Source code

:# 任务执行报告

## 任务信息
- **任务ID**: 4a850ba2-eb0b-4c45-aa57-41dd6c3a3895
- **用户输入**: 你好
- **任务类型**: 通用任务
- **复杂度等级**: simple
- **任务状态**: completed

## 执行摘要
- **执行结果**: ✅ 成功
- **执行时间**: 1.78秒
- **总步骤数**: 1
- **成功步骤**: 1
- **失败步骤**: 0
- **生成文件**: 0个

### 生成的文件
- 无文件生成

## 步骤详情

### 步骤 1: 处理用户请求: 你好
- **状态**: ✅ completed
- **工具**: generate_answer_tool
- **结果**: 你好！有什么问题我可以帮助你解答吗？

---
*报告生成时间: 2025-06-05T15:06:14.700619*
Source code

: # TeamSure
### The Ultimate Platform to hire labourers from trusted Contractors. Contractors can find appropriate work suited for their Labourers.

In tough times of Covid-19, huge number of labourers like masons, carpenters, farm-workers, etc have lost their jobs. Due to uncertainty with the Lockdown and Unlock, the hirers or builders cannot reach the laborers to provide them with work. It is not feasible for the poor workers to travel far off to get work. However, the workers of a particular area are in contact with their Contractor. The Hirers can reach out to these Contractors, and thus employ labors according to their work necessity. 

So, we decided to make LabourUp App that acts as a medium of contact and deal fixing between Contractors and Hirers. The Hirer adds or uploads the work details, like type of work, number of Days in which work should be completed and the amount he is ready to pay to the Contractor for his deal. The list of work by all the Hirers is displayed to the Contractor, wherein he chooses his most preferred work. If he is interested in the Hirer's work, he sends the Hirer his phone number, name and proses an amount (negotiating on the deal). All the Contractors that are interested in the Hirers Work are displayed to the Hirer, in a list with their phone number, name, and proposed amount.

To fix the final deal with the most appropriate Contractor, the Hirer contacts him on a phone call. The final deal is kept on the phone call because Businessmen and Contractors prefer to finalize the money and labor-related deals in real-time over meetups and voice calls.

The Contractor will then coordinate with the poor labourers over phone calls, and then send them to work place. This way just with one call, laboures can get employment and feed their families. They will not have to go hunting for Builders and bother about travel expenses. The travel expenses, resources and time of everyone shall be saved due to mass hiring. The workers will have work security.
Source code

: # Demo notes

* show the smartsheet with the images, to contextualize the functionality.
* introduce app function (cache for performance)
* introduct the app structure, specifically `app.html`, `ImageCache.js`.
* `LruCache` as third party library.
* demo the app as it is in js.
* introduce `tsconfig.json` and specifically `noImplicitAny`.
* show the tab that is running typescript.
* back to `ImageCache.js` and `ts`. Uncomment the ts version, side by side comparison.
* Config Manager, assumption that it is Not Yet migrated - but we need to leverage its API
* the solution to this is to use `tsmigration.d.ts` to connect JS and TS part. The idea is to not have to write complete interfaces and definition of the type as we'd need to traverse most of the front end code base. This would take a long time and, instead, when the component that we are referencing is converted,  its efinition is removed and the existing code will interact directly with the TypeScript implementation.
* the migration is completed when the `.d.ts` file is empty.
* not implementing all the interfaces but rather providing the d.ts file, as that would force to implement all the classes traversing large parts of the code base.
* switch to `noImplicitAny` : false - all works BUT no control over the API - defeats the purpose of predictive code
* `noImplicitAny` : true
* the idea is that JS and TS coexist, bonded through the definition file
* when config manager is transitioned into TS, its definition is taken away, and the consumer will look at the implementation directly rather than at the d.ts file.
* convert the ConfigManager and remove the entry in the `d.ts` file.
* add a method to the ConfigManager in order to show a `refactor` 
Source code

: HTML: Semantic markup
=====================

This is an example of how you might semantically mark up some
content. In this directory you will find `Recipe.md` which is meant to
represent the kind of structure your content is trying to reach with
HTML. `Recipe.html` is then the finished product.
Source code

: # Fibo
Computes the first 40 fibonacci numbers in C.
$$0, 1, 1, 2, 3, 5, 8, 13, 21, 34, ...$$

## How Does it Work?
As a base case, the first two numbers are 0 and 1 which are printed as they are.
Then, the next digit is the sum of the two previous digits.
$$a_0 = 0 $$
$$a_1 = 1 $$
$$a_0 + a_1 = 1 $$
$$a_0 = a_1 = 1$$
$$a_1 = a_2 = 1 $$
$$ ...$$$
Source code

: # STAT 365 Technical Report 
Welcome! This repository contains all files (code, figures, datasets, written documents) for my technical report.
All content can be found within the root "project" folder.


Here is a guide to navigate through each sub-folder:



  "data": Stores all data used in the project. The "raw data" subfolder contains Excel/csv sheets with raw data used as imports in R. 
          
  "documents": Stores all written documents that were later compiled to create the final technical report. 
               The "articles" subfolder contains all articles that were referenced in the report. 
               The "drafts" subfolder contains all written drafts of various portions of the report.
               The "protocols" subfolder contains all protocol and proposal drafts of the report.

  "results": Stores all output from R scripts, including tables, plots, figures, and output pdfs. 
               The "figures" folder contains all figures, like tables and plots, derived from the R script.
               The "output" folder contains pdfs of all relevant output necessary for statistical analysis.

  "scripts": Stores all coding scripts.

┄┄┄┄┄┄

- **EXERCISE INSTRUCTIONS**: Copy all lines of the preceding data that hold the word "tables".

- **WRITTEN RESPONSE**:
  "results": Stores all output from R scripts, including tables, plots, figures, and output pdfs. 
               The "figures" folder contains all figures, like tables and plots, derived from the R script.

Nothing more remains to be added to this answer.